For a lightweight CLI-driven path, use the performance harness with scoped capture and a small model recipe.

Expected Metric Changes#

Metric	Expected Change	Conditions	Evidence
`step_time`	neutral/slightly slower to ~25% down	Static shapes, launch-bound training, especially TE-scoped MoE paths	measured
`tokens_per_sec`	neutral to ~30% up	Same as above	measured
`peak_memory`	flat to moderately higher	TE-scoped paths with headroom	measured
`OOM risk`	up	Tight memory budget or large MoE configs	measured

Do not assume a fixed throughput gain across models. The improvement depends on how launch-bound the workload is and how much scope is captured. Compare replay iterations after CUDA graph capture; the capture step itself is not steady-state timing.

Representative Validation Patterns#

Mid-sized MoE pretrain#

On launch-bound mid-sized MoE pretrain runs with TE-scoped graphs (attn + moe_router + moe_preprocess), the common positive pattern is:

low-teens to low-20s percent faster step time
corresponding throughput gains when the eager baseline is launch-bound
short-run loss behavior that stays close to baseline
little or no obvious memory penalty in the friendliest TE-scoped cases

There are also valid neutral cases. In a short Qwen3 30B A3B H100 BF16 pretrain run with the all-to-all dispatcher, TE-scoped attn + moe_router + moe_preprocess graphs captured successfully after three warmup steps (48 graphable layers, about 6.9 s capture time on rank 0) but replay iterations 5-8 averaged 42.00 s versus 41.36 s for eager. Treat this as evidence to validate CUDA graphs on the target dispatcher, container, and batch shape rather than enabling them blindly.

Packed-sequence SFT and LoRA#

Packed-sequence finetuning remains sensitive:

TE-scoped graphs can fail if non-Tensor packed-sequence arguments reach the captured path
some failures are environment or container blockers rather than graph-specific
treat packed-sequence plus CUDA graphs as a separate validation target, not as something automatically inherited from pretrain success

Larger MoE pretrain#

Larger MoE runs can become memory-gated before graph replay pays off:

a run that barely fits in eager mode may OOM once graph buffers stay resident
this is especially common with large MoE models, deeper PP, or already-tight HBM headroom
treat CUDA graphs as a throughput optimization for runs with margin, not as a fit-enabling technique

Common Failure Modes#

Missing TE RNG tracker settings causes an assertion before training starts.
Dynamic sequence or batch shapes break capture or replay assumptions.
local full_iteration graphs fail when NaN-loss checking is still enabled.
Illegal scope combinations such as moe with moe_router fail validation.
Runs that fit in eager mode can OOM after enabling graphs because buffers stay pinned.
Short runs can show neutral or slightly slower replay time if the eager baseline is already efficient or the workload is not launch-bound.
Full activation recompute (recompute_granularity=full) with TE-scoped graphs asserts: full recompute is only supported with full iteration CUDA graph.

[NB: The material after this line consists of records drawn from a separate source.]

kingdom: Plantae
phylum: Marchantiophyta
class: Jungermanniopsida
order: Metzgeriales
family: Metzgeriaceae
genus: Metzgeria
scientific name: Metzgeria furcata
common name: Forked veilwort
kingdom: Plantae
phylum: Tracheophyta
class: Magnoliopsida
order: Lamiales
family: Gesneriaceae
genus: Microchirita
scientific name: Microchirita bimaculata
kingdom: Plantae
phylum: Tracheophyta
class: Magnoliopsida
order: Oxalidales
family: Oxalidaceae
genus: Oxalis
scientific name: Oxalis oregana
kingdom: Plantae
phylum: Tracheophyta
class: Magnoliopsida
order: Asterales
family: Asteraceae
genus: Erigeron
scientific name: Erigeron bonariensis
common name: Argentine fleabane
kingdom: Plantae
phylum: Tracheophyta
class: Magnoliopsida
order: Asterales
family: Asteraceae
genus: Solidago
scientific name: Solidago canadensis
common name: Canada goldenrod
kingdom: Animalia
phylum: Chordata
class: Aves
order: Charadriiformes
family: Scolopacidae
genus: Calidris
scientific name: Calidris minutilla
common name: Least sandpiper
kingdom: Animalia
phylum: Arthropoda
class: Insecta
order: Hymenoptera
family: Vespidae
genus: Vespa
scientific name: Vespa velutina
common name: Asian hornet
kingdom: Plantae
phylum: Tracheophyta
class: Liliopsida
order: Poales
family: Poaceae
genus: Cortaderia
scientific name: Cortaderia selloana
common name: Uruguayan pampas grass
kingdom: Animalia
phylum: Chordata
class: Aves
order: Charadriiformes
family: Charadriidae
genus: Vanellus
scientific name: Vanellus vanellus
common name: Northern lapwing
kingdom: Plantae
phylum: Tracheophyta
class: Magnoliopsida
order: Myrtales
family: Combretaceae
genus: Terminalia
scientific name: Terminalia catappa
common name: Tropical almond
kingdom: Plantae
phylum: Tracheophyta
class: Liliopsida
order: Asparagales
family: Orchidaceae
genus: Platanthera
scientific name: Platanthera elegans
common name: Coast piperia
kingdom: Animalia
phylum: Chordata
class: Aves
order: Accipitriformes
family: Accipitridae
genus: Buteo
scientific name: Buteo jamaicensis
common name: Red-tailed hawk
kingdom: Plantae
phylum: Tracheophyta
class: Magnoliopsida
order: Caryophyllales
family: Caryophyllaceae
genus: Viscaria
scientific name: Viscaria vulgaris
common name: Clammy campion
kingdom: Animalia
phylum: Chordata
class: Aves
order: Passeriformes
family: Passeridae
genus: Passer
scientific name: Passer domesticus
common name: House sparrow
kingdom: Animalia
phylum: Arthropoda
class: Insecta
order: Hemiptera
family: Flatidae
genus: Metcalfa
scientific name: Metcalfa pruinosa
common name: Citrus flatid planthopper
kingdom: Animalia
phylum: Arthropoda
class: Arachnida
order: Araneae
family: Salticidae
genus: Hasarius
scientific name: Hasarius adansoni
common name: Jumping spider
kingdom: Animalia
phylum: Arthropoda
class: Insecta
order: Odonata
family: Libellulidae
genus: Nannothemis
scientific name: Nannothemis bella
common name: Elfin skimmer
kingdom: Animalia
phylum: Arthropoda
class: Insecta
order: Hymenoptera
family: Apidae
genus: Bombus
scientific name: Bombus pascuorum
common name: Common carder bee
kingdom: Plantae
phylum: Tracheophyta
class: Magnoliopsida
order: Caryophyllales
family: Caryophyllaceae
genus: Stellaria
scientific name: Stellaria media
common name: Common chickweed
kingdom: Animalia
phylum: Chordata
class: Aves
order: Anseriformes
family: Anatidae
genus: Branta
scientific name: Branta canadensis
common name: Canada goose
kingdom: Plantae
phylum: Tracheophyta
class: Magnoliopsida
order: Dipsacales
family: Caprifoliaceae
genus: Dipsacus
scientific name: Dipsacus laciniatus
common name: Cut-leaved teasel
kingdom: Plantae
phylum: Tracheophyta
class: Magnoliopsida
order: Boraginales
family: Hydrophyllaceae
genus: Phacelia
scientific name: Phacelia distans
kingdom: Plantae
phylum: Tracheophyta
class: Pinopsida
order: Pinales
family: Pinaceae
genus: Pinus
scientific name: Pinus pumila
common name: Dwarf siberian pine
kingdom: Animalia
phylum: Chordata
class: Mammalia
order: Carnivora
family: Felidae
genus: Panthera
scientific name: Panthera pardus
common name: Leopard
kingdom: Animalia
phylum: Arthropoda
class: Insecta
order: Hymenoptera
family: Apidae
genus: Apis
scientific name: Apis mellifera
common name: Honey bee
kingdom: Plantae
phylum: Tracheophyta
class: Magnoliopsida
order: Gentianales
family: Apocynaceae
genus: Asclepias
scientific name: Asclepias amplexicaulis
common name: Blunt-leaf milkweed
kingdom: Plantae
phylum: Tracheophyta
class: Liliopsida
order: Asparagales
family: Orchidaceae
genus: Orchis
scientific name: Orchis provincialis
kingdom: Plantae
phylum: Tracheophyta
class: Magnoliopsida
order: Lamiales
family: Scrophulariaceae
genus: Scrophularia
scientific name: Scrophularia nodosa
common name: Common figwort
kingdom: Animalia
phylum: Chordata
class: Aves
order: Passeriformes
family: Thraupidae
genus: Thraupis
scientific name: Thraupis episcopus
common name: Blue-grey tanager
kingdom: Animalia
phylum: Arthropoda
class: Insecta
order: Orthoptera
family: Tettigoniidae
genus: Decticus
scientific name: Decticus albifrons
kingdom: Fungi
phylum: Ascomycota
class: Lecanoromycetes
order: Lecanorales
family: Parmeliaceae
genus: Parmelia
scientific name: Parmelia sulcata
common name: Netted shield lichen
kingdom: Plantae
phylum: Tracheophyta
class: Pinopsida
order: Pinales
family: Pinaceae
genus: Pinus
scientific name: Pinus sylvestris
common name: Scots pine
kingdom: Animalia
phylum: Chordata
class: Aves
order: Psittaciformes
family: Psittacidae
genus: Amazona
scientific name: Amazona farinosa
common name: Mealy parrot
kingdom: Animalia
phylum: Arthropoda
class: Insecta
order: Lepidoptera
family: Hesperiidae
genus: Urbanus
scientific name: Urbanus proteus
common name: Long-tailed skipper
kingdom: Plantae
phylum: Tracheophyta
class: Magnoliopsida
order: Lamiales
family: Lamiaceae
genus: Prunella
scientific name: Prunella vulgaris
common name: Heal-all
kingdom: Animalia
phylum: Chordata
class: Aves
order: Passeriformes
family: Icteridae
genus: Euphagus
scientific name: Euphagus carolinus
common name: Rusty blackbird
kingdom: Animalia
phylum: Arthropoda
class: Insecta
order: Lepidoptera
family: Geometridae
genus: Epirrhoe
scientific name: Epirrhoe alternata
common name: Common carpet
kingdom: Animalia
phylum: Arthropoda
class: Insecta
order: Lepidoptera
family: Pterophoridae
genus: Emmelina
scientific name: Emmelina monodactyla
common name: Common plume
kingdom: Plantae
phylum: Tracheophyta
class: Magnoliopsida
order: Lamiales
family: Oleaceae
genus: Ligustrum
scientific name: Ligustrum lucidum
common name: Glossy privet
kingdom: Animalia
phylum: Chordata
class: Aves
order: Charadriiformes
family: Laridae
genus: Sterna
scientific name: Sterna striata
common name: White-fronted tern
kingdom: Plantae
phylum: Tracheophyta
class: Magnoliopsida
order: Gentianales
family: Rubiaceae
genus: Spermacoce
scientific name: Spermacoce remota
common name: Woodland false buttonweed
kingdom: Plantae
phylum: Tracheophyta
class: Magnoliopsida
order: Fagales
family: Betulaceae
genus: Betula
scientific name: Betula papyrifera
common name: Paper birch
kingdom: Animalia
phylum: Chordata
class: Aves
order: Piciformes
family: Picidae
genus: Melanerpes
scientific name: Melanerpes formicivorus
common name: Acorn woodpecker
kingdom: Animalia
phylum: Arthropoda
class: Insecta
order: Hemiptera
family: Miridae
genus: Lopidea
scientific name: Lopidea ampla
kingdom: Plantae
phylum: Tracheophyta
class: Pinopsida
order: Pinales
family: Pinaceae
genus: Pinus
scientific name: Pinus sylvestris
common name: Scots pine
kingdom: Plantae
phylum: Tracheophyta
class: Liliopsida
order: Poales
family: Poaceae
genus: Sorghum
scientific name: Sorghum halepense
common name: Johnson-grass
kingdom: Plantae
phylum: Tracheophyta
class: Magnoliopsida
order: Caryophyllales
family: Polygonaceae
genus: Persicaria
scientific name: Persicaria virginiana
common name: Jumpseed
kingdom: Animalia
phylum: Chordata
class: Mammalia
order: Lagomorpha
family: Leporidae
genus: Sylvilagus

Disable recompute or switch to local implementation.
Packed-sequence SFT/LoRA asserts: CUDA graph accepts only Tensor inputs. inference_context and packed_seq_params are excluded from input list. TE-scoped graphs cannot capture non-Tensor forward arguments.
Older TE/container builds can fail packed-sequence attention before graph capture begins (Available backends = {FlashAttention=False, FusedAttention=False, UnfusedDotProductAttention=False}). In that case the baseline and graph runs are both blocked, so fix the environment first.